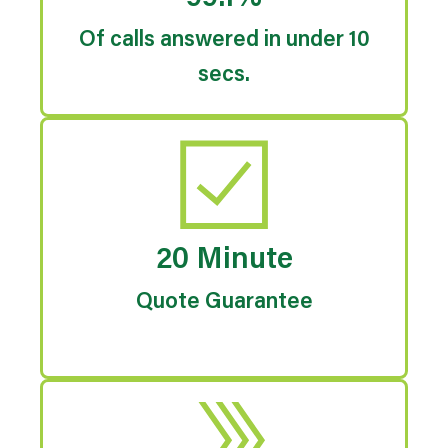
Of calls answered in under 10
secs.
20 Minute
Quote Guarantee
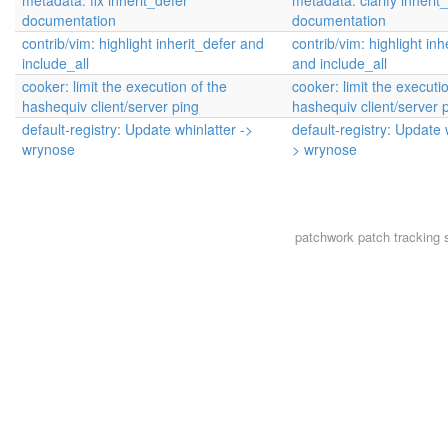
metadata: fix inherit_defer
metadata: clarify inherit
documentation
documentation
contrib/vim: highlight inherit_defer and
contrib/vim: highlight inh
include_all
and include_all
cooker: limit the execution of the
cooker: limit the executi
hashequiv client/server ping
hashequiv client/server 
default-registry: Update whinlatter ->
default-registry: Update 
wrynose
> wrynose
patchwork
patch tracking 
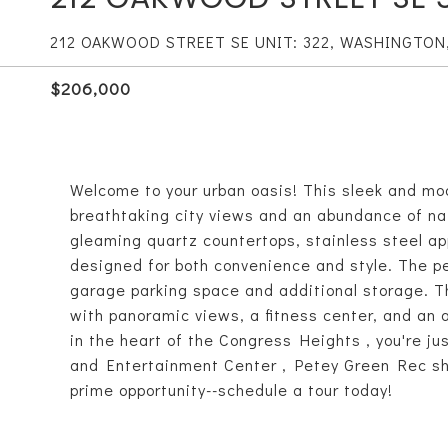
212 OAKWOOD STREET SE UNIT: 322, WASHINGTON
$206,000
Welcome to your urban oasis! This sleek and mo
breathtaking city views and an abundance of nat
gleaming quartz countertops, stainless steel ap
designed for both convenience and style. The pe
garage parking space and additional storage. Th
with panoramic views, a fitness center, and an 
in the heart of the Congress Heights , you're j
and Entertainment Center , Petey Green Rec shop
prime opportunity--schedule a tour today!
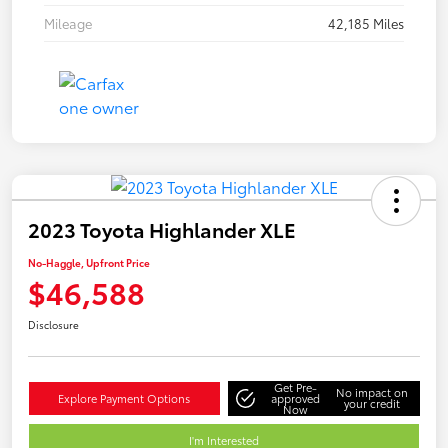
Mileage
42,185 Miles
2023 Toyota Highlander XLE
No-Haggle, Upfront Price
$46,588
Disclosure
Get Pre-
No impact on
Explore Payment Options
approved
your credit
Now
I'm Interested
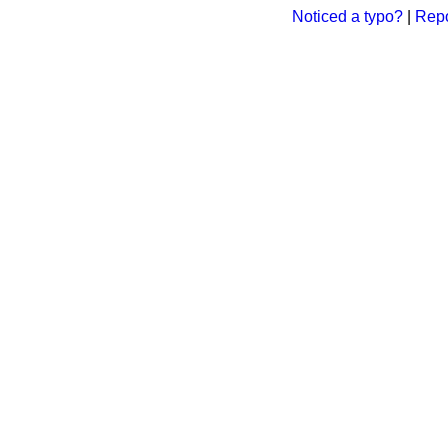
Noticed a typo?
|
Repo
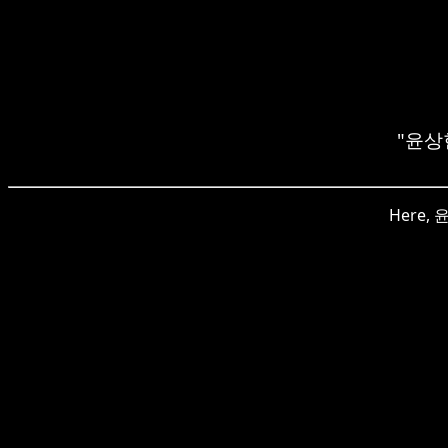
"윤상현"
Here, 윤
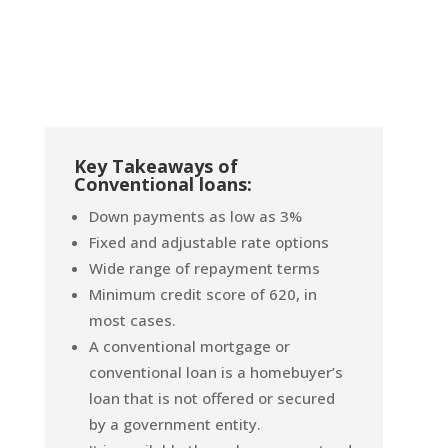
Key Takeaways of
Conventional loans:
Down payments as low as 3%
Fixed and adjustable rate options
Wide range of repayment terms
Minimum credit score of 620, in
most cases.
A conventional mortgage or
conventional loan is a homebuyer’s
loan that is not offered or secured
by a government entity.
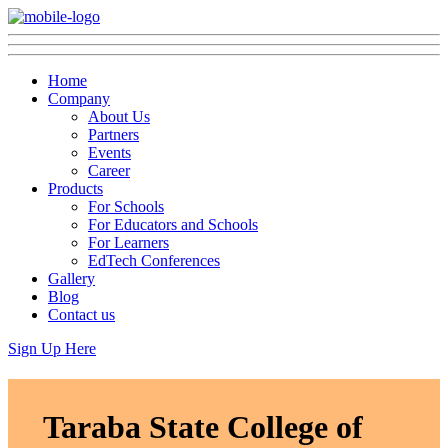
Home
Company
About Us
Partners
Events
Career
Products
For Schools
For Educators and Schools
For Learners
EdTech Conferences
Gallery
Blog
Contact us
Sign Up Here
Taraba State College of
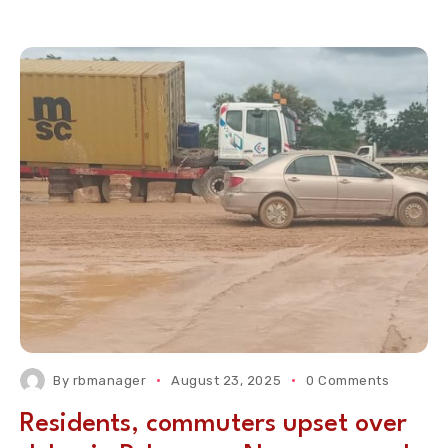
By
rbmanager
August 23, 2025
0 Comments
Residents, commuters upset over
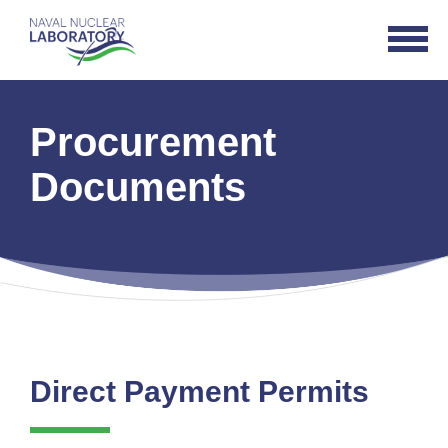
Naval
Open
Nuclear
Navigat
Laboratory
Logo
Procurement
Documents
Direct Payment Permits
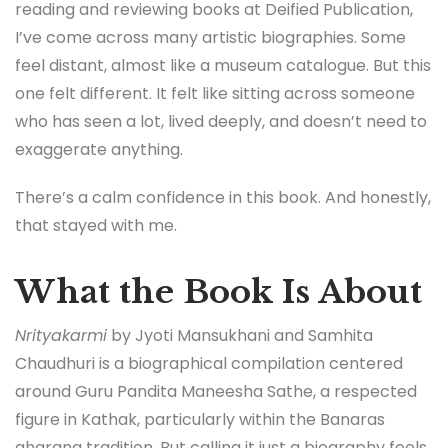
reading and reviewing books at Deified Publication,
I’ve come across many artistic biographies. Some
feel distant, almost like a museum catalogue. But this
one felt different. It felt like sitting across someone
who has seen a lot, lived deeply, and doesn’t need to
exaggerate anything.
There’s a calm confidence in this book. And honestly,
that stayed with me.
What the Book Is About
Nrityakarmi
by Jyoti Mansukhani and Samhita
Chaudhuri is a biographical compilation centered
around Guru Pandita Maneesha Sathe, a respected
figure in Kathak, particularly within the Banaras
gharana tradition. But calling it just a biography feels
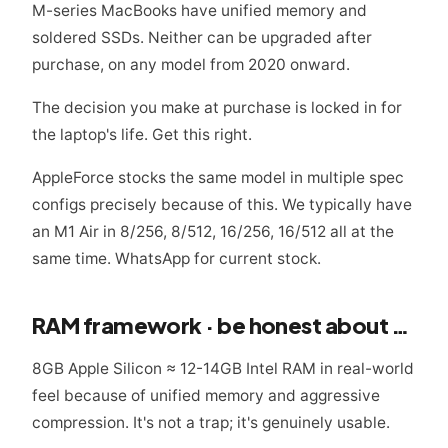
M-series MacBooks have unified memory and
soldered SSDs. Neither can be upgraded after
purchase, on any model from 2020 onward.
The decision you make at purchase is locked in for
the laptop's life. Get this right.
AppleForce stocks the same model in multiple spec
configs precisely because of this. We typically have
an M1 Air in 8/256, 8/512, 16/256, 16/512 all at the
same time. WhatsApp for current stock.
RAM framework · be honest about your workload
8GB Apple Silicon ≈ 12-14GB Intel RAM in real-world
feel because of unified memory and aggressive
compression. It's not a trap; it's genuinely usable.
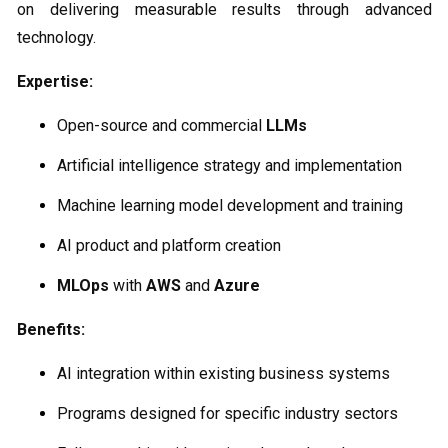
on delivering measurable results through advanced
technology.
Expertise:
Open-source and commercial
LLMs
Artificial intelligence strategy and implementation
Machine learning model development and training
AI product and platform creation
MLOps
with
AWS
and
Azure
Benefits:
AI integration within existing business systems
Programs designed for specific industry sectors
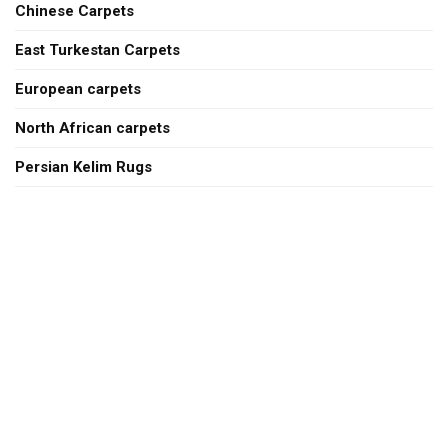
Chinese Carpets
East Turkestan Carpets
European carpets
North African carpets
Persian Kelim Rugs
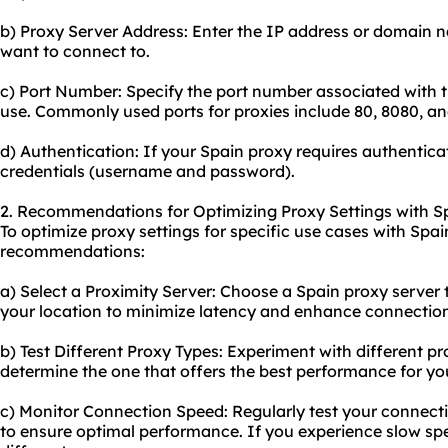
b) Proxy Server Address: Enter the IP address or domain 
want to connect to.
c) Port Number: Specify the port number associated with t
use. Commonly used ports for proxies include 80, 8080, an
d) Authentication: If your Spain proxy requires authentica
credentials (username and password).
2. Recommendations for Optimizing Proxy Settings with S
To optimize proxy settings for specific use cases with Spai
recommendations:
a) Select a Proximity Server: Choose a Spain proxy server t
your location to minimize latency and enhance connectio
b) Test Different Proxy Types: Experiment with different 
determine the one that offers the best performance for you
c) Monitor Connection Speed: Regularly test your connect
to ensure optimal performance. If you experience slow spe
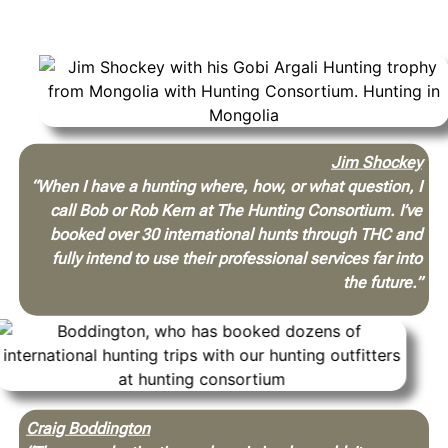
be arranged properly.
Jim Shockey
“When I have a hunting where, how, or what question, I
call Bob or Rob Kern at The Hunting Consortium. I’ve
booked over 30 international hunts through THC and
fully intend to use their professional services far into
the future.”
Craig Boddington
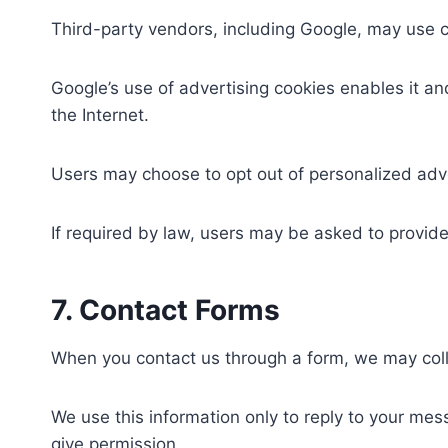
Third-party vendors, including Google, may use co
Google’s use of advertising cookies enables it an
the Internet.
Users may choose to opt out of personalized adve
If required by law, users may be asked to provid
7. Contact Forms
When you contact us through a form, we may col
We use this information only to reply to your mes
give permission.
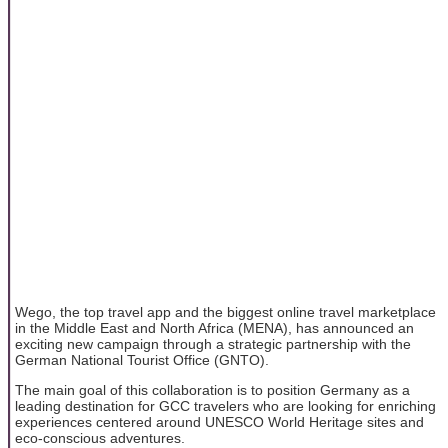
Wego, the top travel app and the biggest online travel marketplace
in the Middle East and North Africa (MENA), has announced an
exciting new campaign through a strategic partnership with the
German National Tourist Office (GNTO).
The main goal of this collaboration is to position Germany as a
leading destination for GCC travelers who are looking for enriching
experiences centered around UNESCO World Heritage sites and
eco-conscious adventures.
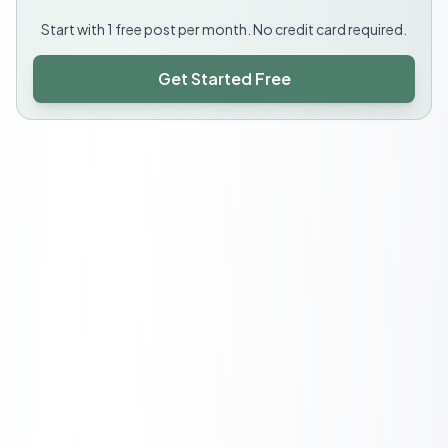
Start with 1 free post per month. No credit card required.
Get Started Free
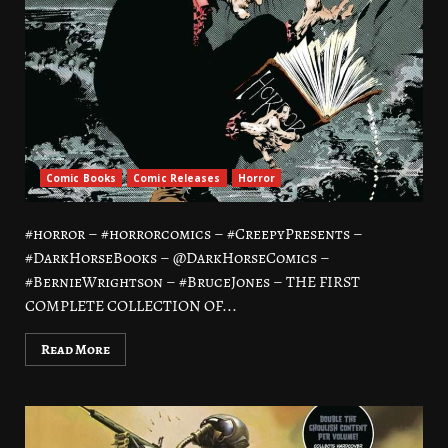
Comic Books
Comic Releases
Horror
#horror – #horrorcomics – #CreepyPresents –
#DarkHorseBooks – @DarkHorseComics –
#BernieWrightson – #BruceJones – THE FIRST
COMPLETE COLLECTION OF...
Read More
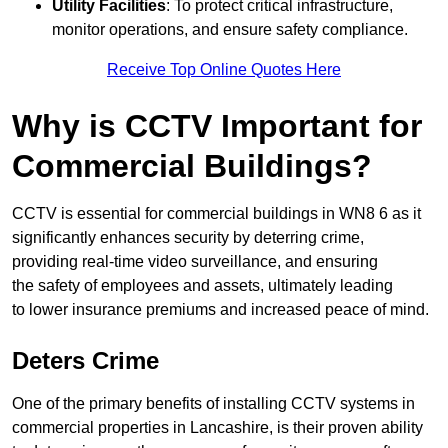
Utility Facilities
: To protect critical infrastructure,
monitor operations, and ensure safety compliance.
Receive Top Online Quotes Here
Why is CCTV Important for
Commercial Buildings?
CCTV is essential for commercial buildings in WN8 6 as it
significantly enhances security by deterring crime,
providing real-time video surveillance, and ensuring
the safety of employees and assets, ultimately leading
to lower insurance premiums and increased peace of mind.
Deters Crime
One of the primary benefits of installing CCTV systems in
commercial properties in Lancashire, is their proven ability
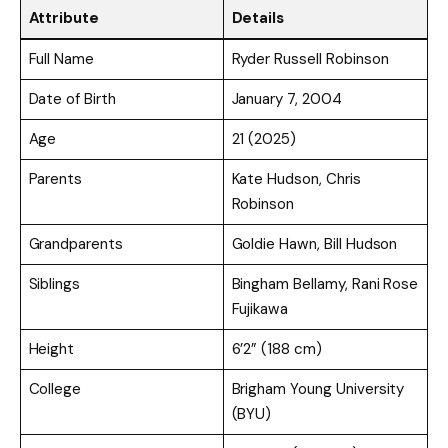
Attribute
Details
Full Name
Ryder Russell Robinson
Date of Birth
January 7, 2004
Age
21 (2025)
Parents
Kate Hudson, Chris
Robinson
Grandparents
Goldie Hawn, Bill Hudson
Siblings
Bingham Bellamy, Rani Rose
Fujikawa
Height
6’2” (188 cm)
College
Brigham Young University
(BYU)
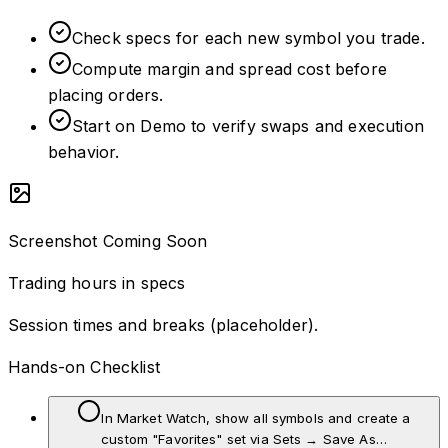
Check specs for each new symbol you trade.
Compute margin and spread cost before
placing orders.
Start on Demo to verify swaps and execution
behavior.
Screenshot Coming Soon
Trading hours in specs
Session times and breaks (placeholder).
Hands-on Checklist
In Market Watch, show all symbols and create a
custom "Favorites" set via Sets → Save As…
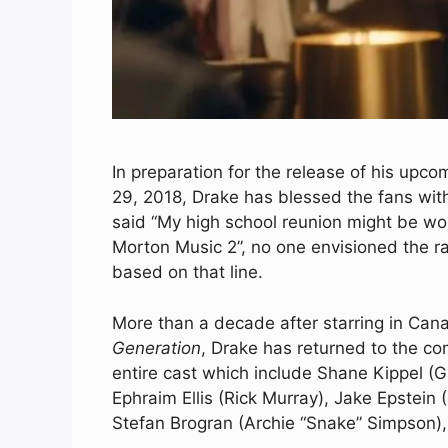
In preparation for the release of his upc
29, 2018, Drake has blessed the fans with 
said “My high school reunion might be wo
Morton Music 2”, no one envisioned the r
based on that line.
More than a decade after starring in Ca
Generation
, Drake has returned to the com
entire cast which include Shane Kippel (
Ephraim Ellis (Rick Murray), Jake Epstein 
Stefan Brogran (Archie “Snake” Simpson)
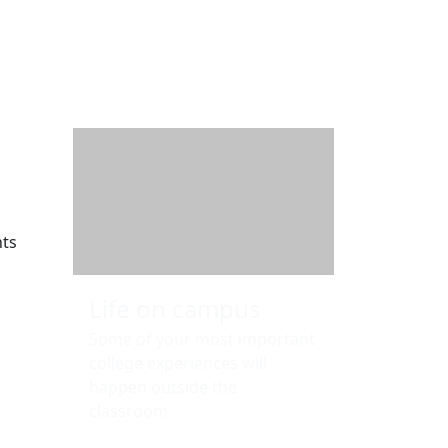
Additional information a
nts
Life on campus
Some of your most important
college experiences will
happen outside the
classroom.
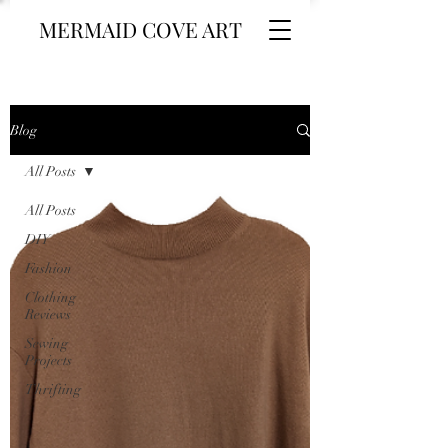
MERMAID COVE ART
Blog
All Posts
All Posts
DIY
Fashion
Clothing
Reviews
Sewing
Projects
Thrifting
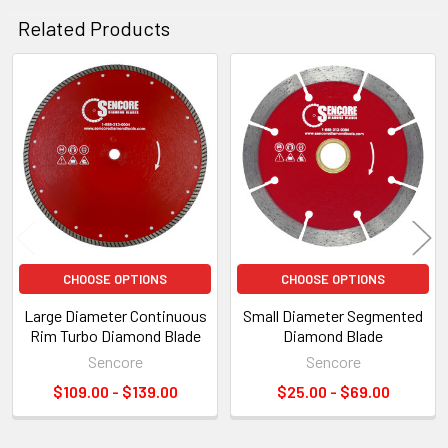
Related Products
Related
Products
CHOOSE OPTIONS
CHOOSE OPTIONS
Large Diameter Continuous
Small Diameter Segmented
Rim Turbo Diamond Blade
Diamond Blade
Sencore
Sencore
$109.00 - $139.00
$25.00 - $69.00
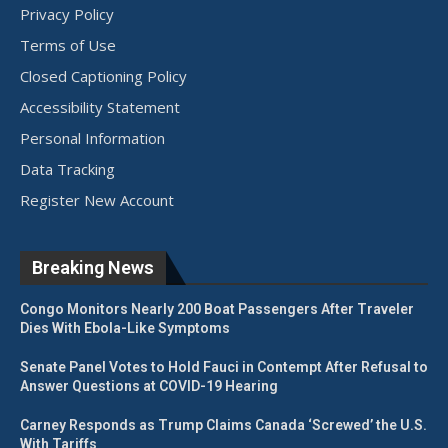
Privacy Policy
Terms of Use
Closed Captioning Policy
Accessibility Statement
Personal Information
Data Tracking
Register New Account
Breaking News
Congo Monitors Nearly 200 Boat Passengers After Traveler
Dies With Ebola-Like Symptoms
Senate Panel Votes to Hold Fauci in Contempt After Refusal to
Answer Questions at COVID-19 Hearing
Carney Responds as Trump Claims Canada ‘Screwed’ the U.S.
With Tariffs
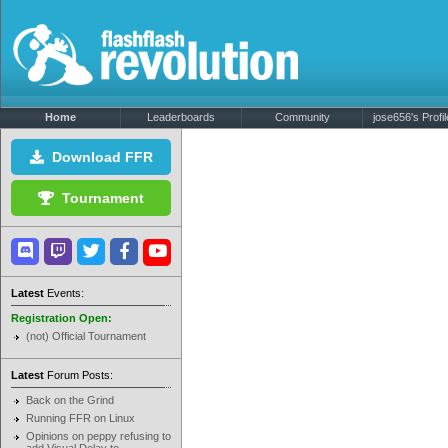
Home
Leaderboards
Community
jose656's Profil
Download FFR
Tournament
Latest
Events:
Registration Open:
(not) Official Tournament
Latest
Forum Posts:
Back on the Grind
Running FFR on Linux
Opinions on peppy refusing to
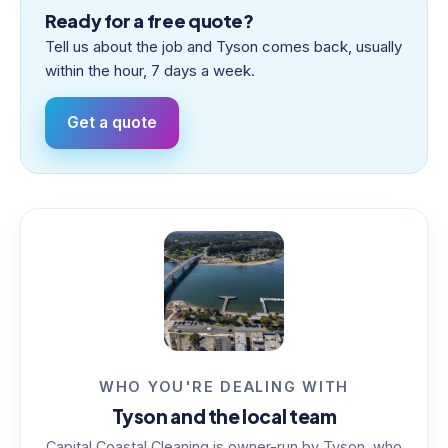
Ready for a free quote?
Tell us about the job and Tyson comes back, usually
within the hour, 7 days a week.
Get a quote
WHO YOU'RE DEALING WITH
Tyson and the local team
Capital Coastal Cleaning is owner-run by Tyson, who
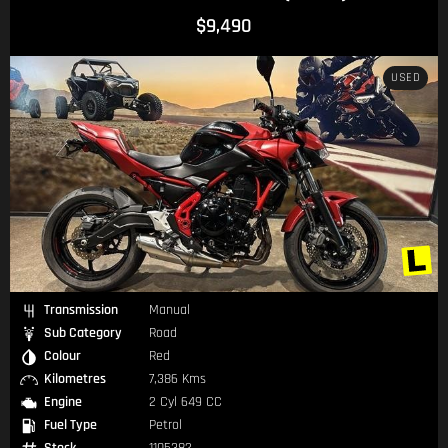
$9,490
USED
Transmission
Manual
Sub Category
Road
Colour
Red
Kilometres
7,386 Kms
Engine
2 Cyl 649 CC
Fuel Type
Petrol
Stock
1105382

* **Work instruction**:
Show every line from the entries that includes the word "registry".

* **Your solution**:
default-registry: Update whinlatter ->
default-registry: Update 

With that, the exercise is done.